While rating agencies have been liberally handing out ratings downgrades over the past two years, Moody’s says the ratings environment should moderate and decisions will be geared more toward individual company balancesheets than overall market conditions. However, the rate notes, the credit profile of the industry is not what it once was, with single-A and Baa ratings the norm for most reinsurers.
The industry over 2003 and 2004 has enjoyed a favorable pricing environment, improved terms and conditions and a more stable investment climate. “The business written and earned in the calendar years 2003 and 2004 should be the most profitable business reinsurers have written, and Moody’s expects that the trend in underwriting profitability, barring a large catasrophe, is likely to extend through 2005.”
The rater expects reinsurance pricing to remain strong given the lack of capacity still being seen in retrocessional markets. However, the industry continues to be hampered by long-tail legacy issues, notable asbestos. Reserve deficiencies for the 1997-2001 years and asbestos liabilities remain a thorn in the industry’s side. However, reserve charges moving forward should not reach the levels seen in 2002 and 2003.
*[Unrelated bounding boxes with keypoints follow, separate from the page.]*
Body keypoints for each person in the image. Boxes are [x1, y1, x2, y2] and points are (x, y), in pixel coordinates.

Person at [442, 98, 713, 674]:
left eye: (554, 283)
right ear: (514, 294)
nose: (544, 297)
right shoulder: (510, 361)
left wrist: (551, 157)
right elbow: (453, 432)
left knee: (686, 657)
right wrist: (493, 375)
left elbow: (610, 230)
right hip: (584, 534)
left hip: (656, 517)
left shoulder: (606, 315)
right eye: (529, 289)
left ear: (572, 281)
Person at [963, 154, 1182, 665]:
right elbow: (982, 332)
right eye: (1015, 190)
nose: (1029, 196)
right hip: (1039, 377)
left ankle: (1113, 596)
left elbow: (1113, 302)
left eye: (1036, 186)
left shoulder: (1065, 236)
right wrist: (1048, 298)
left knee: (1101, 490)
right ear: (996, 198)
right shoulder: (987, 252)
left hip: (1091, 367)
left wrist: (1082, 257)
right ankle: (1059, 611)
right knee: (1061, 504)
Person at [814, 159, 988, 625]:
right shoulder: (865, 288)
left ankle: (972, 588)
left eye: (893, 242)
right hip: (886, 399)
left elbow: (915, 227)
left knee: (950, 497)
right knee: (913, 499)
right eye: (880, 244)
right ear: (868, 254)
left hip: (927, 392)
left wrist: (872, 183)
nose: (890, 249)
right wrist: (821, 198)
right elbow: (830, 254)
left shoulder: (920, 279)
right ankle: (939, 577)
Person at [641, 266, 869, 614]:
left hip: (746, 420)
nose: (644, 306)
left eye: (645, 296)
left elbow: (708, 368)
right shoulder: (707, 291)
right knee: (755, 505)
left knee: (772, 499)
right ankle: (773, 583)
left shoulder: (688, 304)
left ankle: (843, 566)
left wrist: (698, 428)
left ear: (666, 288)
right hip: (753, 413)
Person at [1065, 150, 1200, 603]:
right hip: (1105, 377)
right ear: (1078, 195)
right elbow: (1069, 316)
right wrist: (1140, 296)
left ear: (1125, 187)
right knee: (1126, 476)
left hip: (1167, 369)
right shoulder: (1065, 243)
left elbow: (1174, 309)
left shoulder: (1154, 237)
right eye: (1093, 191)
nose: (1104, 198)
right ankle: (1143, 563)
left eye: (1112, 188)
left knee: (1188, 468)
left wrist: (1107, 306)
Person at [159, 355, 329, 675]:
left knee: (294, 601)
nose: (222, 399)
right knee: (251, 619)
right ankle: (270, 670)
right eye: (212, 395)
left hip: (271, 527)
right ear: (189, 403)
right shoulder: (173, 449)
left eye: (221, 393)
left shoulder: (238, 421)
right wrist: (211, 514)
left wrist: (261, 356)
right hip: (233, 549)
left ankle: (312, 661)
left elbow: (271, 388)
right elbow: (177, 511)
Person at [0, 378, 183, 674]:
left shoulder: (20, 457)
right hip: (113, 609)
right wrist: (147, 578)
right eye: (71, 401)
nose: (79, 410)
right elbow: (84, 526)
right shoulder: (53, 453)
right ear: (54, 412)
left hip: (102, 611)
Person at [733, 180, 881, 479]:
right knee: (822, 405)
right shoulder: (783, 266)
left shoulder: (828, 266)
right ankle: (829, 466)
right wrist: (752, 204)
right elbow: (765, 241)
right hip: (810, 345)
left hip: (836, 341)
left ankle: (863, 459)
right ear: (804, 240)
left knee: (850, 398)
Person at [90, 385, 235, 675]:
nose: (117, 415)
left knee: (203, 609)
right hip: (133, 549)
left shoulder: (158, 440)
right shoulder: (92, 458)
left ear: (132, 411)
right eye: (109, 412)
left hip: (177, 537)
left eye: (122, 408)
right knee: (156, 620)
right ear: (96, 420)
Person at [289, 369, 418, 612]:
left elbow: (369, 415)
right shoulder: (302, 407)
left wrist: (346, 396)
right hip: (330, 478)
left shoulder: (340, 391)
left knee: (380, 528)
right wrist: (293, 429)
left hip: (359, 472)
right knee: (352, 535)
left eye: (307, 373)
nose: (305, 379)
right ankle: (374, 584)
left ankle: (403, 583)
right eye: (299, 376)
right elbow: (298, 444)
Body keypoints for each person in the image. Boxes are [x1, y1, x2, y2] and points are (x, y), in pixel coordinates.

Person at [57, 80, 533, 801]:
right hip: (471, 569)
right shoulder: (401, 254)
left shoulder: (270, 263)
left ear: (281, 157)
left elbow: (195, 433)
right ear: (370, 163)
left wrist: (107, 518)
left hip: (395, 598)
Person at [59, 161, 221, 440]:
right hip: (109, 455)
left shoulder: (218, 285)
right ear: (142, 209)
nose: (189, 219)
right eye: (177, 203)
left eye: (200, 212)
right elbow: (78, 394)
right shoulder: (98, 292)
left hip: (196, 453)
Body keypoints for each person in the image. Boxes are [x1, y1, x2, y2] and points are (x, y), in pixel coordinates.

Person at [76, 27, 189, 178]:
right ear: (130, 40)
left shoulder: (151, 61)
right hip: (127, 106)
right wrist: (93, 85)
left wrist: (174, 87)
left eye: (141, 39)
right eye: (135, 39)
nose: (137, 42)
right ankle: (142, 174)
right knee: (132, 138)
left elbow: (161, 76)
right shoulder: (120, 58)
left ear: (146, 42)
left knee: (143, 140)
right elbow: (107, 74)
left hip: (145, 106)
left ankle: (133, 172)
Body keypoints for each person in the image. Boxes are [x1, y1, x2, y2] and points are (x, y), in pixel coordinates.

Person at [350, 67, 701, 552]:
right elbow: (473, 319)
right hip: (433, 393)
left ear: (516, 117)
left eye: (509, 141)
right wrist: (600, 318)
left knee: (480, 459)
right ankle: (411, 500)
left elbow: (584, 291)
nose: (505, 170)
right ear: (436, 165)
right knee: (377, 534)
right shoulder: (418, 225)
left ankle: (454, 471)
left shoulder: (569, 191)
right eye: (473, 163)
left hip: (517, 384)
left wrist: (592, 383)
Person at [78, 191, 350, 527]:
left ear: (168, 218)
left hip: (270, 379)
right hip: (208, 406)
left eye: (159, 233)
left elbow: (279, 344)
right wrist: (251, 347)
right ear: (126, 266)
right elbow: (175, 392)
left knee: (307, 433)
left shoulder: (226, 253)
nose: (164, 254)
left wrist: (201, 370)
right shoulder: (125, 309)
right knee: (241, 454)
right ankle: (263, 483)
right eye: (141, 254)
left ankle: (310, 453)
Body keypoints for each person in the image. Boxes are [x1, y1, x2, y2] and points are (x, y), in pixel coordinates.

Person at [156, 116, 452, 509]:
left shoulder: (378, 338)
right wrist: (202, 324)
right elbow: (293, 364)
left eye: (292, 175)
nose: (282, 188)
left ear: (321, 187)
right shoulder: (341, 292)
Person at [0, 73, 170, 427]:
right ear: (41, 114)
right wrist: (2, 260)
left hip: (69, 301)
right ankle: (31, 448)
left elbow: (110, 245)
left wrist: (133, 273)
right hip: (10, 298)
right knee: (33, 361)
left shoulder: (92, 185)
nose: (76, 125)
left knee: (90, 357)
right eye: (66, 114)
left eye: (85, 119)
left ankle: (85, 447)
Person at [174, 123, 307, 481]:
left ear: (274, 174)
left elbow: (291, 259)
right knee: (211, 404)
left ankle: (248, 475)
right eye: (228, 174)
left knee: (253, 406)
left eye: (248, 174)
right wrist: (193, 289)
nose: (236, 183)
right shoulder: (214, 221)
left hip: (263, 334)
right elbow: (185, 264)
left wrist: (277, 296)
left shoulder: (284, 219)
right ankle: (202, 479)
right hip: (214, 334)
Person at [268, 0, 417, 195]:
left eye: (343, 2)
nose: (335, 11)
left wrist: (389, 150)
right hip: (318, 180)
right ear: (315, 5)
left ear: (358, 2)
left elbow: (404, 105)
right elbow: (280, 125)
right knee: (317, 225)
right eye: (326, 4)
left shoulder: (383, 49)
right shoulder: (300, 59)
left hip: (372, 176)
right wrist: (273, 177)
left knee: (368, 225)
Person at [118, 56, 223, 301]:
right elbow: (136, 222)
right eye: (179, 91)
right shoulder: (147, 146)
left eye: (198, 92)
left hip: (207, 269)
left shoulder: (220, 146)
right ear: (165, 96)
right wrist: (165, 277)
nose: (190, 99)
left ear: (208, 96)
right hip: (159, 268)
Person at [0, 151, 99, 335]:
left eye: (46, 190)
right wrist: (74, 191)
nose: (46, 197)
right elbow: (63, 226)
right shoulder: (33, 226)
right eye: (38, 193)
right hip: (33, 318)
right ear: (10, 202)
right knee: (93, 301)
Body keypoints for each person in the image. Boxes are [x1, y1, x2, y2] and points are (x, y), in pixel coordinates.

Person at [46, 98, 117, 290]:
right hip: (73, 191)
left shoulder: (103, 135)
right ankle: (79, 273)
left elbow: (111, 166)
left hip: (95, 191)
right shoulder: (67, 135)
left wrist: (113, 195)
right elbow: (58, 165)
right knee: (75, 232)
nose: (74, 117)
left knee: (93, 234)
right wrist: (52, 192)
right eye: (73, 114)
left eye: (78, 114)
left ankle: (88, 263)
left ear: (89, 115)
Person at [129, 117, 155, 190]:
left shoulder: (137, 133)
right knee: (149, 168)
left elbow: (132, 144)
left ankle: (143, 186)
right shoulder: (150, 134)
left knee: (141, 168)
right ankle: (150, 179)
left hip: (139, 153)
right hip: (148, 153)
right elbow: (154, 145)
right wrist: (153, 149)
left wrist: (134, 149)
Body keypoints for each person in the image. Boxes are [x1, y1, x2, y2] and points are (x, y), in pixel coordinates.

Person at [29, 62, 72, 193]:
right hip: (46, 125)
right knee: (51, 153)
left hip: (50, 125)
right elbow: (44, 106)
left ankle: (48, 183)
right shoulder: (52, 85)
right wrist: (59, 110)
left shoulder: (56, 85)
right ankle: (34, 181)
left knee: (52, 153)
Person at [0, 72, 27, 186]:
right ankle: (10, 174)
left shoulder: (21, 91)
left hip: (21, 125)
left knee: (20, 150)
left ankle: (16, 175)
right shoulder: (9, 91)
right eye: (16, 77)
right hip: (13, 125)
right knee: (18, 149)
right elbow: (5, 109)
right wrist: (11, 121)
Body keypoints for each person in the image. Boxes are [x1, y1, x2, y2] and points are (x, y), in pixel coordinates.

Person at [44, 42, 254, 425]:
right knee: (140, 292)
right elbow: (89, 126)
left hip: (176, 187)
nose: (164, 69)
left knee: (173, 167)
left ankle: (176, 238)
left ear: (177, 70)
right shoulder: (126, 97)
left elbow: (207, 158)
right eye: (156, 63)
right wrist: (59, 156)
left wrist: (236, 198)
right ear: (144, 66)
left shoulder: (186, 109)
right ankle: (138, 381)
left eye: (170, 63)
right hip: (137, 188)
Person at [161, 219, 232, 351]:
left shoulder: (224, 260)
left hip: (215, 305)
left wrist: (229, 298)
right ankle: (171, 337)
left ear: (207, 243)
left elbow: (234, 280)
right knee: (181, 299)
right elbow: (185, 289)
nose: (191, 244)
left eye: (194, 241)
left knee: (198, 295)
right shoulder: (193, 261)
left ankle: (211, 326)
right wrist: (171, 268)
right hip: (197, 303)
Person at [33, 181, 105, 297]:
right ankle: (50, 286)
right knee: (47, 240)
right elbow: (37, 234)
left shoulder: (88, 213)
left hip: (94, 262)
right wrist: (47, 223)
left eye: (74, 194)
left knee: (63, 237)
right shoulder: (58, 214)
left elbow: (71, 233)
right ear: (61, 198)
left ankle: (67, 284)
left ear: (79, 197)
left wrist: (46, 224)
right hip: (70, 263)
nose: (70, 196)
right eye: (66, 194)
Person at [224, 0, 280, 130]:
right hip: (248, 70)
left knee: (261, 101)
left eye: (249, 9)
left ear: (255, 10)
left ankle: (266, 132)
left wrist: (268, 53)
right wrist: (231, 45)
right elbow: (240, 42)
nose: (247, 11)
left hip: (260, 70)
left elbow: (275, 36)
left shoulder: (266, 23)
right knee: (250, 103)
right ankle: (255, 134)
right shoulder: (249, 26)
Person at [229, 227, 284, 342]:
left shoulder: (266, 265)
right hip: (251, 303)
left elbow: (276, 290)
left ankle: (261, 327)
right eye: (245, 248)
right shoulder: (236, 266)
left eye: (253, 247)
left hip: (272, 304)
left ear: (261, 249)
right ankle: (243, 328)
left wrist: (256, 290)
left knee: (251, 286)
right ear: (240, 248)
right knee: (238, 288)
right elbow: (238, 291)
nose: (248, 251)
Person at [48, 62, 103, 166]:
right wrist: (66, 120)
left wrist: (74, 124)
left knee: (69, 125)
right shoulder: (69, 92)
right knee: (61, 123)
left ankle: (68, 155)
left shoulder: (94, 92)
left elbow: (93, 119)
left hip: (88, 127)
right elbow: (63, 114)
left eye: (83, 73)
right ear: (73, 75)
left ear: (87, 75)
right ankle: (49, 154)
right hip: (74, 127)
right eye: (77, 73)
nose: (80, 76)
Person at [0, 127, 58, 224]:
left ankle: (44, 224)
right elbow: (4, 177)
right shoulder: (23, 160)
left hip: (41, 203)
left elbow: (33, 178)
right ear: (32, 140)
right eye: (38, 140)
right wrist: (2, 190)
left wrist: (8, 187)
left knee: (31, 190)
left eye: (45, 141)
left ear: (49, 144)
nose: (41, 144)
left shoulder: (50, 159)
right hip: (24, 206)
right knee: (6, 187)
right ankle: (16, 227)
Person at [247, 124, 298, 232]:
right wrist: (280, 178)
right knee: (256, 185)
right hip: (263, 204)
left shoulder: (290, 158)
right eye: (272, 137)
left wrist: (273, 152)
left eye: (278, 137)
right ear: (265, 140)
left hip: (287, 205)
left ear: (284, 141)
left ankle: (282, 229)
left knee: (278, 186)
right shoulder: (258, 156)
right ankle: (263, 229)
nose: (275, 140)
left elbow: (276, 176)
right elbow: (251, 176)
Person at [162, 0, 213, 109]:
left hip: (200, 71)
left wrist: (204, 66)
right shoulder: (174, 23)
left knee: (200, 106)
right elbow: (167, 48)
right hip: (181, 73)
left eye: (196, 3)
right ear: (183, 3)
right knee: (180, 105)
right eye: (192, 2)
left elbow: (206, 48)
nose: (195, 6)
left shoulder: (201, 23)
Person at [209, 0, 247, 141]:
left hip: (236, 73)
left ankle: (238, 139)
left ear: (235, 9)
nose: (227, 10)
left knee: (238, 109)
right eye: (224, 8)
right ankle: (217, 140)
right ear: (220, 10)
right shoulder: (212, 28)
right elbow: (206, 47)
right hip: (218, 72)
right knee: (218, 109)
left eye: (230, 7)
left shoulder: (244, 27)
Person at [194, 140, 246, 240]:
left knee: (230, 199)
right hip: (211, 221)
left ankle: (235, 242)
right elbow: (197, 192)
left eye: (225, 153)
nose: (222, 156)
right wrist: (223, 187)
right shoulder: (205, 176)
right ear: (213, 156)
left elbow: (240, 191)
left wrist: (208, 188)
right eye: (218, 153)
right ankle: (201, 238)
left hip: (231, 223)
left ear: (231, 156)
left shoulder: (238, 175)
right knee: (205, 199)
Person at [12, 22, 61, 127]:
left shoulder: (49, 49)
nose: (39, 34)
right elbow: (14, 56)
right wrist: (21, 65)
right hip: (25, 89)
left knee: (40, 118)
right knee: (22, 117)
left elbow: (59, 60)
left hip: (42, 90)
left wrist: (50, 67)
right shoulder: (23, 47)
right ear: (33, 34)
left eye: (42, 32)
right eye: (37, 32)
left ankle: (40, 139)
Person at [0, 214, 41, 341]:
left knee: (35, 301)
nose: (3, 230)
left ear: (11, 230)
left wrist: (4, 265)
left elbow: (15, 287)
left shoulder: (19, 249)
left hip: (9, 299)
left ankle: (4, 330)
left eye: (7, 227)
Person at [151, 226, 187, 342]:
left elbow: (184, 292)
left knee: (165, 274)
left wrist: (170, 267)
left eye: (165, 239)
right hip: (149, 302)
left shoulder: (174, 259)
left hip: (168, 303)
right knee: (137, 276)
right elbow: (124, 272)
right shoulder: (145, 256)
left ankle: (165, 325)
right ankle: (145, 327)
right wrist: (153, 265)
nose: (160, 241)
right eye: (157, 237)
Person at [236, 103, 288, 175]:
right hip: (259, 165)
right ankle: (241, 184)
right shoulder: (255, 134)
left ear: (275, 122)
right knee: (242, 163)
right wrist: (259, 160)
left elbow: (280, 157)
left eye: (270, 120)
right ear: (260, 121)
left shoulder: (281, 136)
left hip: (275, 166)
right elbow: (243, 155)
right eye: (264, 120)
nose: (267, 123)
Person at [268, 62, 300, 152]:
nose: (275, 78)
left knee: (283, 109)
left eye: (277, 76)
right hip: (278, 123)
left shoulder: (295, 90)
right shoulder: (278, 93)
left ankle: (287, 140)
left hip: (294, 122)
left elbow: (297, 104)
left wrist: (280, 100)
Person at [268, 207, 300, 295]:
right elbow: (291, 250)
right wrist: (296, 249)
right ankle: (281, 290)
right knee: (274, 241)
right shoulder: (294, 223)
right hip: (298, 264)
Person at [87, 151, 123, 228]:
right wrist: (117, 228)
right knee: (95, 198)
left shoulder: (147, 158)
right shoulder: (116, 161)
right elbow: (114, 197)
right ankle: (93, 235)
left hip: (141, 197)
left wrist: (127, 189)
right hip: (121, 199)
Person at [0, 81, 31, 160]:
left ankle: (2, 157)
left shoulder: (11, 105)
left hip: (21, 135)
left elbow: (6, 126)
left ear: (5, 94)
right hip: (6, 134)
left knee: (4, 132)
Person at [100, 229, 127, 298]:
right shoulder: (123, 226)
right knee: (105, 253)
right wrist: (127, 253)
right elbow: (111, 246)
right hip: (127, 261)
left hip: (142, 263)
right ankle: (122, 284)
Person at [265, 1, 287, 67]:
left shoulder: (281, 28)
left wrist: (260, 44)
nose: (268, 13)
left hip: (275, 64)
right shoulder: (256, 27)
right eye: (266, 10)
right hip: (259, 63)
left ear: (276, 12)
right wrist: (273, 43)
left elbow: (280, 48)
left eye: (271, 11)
The Bermuda start-ups could play a key role in where the industry is headed. “Moody’s believes that most start-up management teams and their shareholders are focused on sustaining the strong returns that they have realized in their initial years of operation. However, the steadily softening property risk market, and the flattening casualty market in 2004, will likely test these management teams’ ability to maintain underwriting discipline.”